As Colorado’s Legislature struggles with the question of whether or not to authorize civil unions, a new poll shows that for the first time ever, a plurality of Americans are in favor of legalizing gay marriage.
The General Social Survey (GSS) is a biennial poll conducted by the National Opinion Research Center at the University of Chicago. It’s meant to collect data on opinions and beliefs held by people from a wide variety of demographics and backgrounds and has become a much-cited resource for sociologists since its inception in 1972. The 2010 GSS shows that, despite efforts to block same-sex marriage in states across the country, more Americans support same-sex marriage than oppose it.
Southern Illinois University sociologist Darren Sherkat posts on his blog a brief rundown of analysis he performed on raw data from 2010 that GSS recently released. Sherkat reports that for the first time in American history, same-sex marriage has more support than opposition, a massive shift from the first time GSS asked the question just 22 years ago, when more than three-quarters of Americans opposed same-sex marriage and only 12.4 percent supported it.
Graphics courtesy of Darren Sherkat
The findings come on the heels of January’s publication in the most recent issue of sociology journal Social Science Research of a paper entitled “Religion, politics, and support for same-sex marriage in the United States” that Sherkat co-authored. Using 2008 data, Sherkat and his colleagues broke down support for same-sex marriage along religious and political lines. The results, though hardly surprising, paint an interesting picture of the origins of people’s opinions on same-sex marriage. Sherkat has posted some of the findings on his blog, including a graph showing the relationship between political affiliation, degree of fundamentalism and support for same-sex marriage among those who identify as Christians.

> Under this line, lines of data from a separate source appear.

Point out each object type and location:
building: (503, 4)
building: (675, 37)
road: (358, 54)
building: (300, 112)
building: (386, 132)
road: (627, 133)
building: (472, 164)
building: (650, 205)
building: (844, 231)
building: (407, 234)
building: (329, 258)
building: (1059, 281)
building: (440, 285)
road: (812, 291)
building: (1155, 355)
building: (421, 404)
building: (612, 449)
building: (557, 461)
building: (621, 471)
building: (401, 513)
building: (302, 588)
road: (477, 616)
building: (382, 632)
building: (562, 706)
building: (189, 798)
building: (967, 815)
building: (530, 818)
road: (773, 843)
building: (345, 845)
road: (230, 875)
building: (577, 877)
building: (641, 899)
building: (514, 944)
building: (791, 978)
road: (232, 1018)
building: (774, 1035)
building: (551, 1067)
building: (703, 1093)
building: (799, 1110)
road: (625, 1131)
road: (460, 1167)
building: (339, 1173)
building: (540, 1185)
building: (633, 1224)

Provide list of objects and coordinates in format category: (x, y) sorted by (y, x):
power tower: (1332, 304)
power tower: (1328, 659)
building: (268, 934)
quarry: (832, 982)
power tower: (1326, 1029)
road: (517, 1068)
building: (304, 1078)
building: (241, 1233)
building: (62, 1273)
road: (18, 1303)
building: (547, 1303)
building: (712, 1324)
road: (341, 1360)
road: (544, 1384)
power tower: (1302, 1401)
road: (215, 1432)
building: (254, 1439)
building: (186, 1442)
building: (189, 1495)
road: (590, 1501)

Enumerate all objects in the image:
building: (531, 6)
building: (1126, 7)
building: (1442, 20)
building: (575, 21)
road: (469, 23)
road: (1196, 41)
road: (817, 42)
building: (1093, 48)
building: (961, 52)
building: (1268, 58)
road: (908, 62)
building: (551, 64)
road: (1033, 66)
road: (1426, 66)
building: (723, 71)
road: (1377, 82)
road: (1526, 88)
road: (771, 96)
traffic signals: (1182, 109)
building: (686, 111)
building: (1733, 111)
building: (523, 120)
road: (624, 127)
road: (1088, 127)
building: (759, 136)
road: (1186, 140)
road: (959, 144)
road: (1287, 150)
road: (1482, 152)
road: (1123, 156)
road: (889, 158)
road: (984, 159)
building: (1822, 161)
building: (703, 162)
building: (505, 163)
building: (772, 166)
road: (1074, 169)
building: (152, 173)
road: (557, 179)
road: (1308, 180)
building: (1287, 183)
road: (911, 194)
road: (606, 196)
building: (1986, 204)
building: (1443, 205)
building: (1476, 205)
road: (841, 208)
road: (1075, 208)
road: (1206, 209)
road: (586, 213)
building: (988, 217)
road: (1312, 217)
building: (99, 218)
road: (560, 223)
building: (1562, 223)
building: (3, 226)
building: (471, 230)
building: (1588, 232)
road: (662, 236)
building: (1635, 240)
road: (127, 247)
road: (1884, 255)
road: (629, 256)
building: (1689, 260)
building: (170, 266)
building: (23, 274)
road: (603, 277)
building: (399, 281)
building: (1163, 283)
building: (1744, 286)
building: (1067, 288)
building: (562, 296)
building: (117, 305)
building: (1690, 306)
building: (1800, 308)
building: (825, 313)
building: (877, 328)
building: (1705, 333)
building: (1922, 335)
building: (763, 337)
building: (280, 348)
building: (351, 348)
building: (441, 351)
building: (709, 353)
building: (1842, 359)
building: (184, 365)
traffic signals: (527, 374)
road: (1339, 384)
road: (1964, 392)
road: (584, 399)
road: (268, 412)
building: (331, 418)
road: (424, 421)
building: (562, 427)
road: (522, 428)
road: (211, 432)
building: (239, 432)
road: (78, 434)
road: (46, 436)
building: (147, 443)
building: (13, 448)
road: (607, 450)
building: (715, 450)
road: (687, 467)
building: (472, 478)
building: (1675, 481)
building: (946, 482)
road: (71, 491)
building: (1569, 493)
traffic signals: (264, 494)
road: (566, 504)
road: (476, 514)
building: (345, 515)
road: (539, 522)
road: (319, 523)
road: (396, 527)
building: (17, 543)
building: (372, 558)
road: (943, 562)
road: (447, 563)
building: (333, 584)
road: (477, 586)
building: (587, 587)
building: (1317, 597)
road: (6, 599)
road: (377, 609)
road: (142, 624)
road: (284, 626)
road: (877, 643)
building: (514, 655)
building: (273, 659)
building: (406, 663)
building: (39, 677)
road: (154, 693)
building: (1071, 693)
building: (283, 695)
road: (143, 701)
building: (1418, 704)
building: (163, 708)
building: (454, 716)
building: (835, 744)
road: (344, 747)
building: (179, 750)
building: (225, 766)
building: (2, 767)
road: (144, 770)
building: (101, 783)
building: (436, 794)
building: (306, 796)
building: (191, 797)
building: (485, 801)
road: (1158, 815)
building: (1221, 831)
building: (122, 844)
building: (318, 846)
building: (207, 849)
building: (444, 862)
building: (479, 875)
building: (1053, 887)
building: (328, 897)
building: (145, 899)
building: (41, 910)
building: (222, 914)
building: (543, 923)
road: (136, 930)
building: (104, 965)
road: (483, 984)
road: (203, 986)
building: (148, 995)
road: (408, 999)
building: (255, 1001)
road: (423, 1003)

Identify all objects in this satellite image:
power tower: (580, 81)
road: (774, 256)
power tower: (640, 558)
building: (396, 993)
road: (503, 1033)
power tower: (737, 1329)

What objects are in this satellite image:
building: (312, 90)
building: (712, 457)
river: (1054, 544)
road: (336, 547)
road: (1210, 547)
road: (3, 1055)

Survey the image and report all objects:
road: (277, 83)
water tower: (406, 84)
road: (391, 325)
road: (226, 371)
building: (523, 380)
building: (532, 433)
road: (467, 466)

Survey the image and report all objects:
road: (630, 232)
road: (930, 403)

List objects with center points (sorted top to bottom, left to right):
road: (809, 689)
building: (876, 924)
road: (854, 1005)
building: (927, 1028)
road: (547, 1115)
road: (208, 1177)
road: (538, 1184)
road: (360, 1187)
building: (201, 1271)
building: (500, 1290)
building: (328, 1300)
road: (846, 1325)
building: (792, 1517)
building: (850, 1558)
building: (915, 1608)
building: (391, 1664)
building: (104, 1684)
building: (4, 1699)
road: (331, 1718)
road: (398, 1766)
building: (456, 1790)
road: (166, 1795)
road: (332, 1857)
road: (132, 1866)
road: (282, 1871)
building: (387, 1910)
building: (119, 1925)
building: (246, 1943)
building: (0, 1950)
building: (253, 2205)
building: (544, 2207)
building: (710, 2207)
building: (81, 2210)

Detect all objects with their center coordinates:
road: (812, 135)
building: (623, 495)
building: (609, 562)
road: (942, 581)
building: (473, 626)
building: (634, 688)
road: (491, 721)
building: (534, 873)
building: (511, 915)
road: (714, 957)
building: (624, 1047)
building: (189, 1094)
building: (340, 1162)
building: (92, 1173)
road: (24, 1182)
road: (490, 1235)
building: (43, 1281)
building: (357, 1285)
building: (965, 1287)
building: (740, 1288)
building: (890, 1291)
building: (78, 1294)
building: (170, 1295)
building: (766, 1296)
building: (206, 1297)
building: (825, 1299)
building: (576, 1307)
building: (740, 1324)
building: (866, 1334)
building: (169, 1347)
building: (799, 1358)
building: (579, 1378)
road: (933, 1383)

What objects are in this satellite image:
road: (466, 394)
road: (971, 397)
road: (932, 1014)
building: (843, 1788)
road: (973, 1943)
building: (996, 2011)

Almost inevitably, “philosophical” Christians who believe that the stories in the Bible are fables designed for moral instruction were much more likely to support same-sex marriage than both those who believe the Bible is the inspired word of God and literalists who believe the Bible depicts the actual history of the world. Biblical literalists offered the most opposition to same-sex marriage, and Democrats of all types were significantly more likely than their Republican counterparts to support same-sex marriage.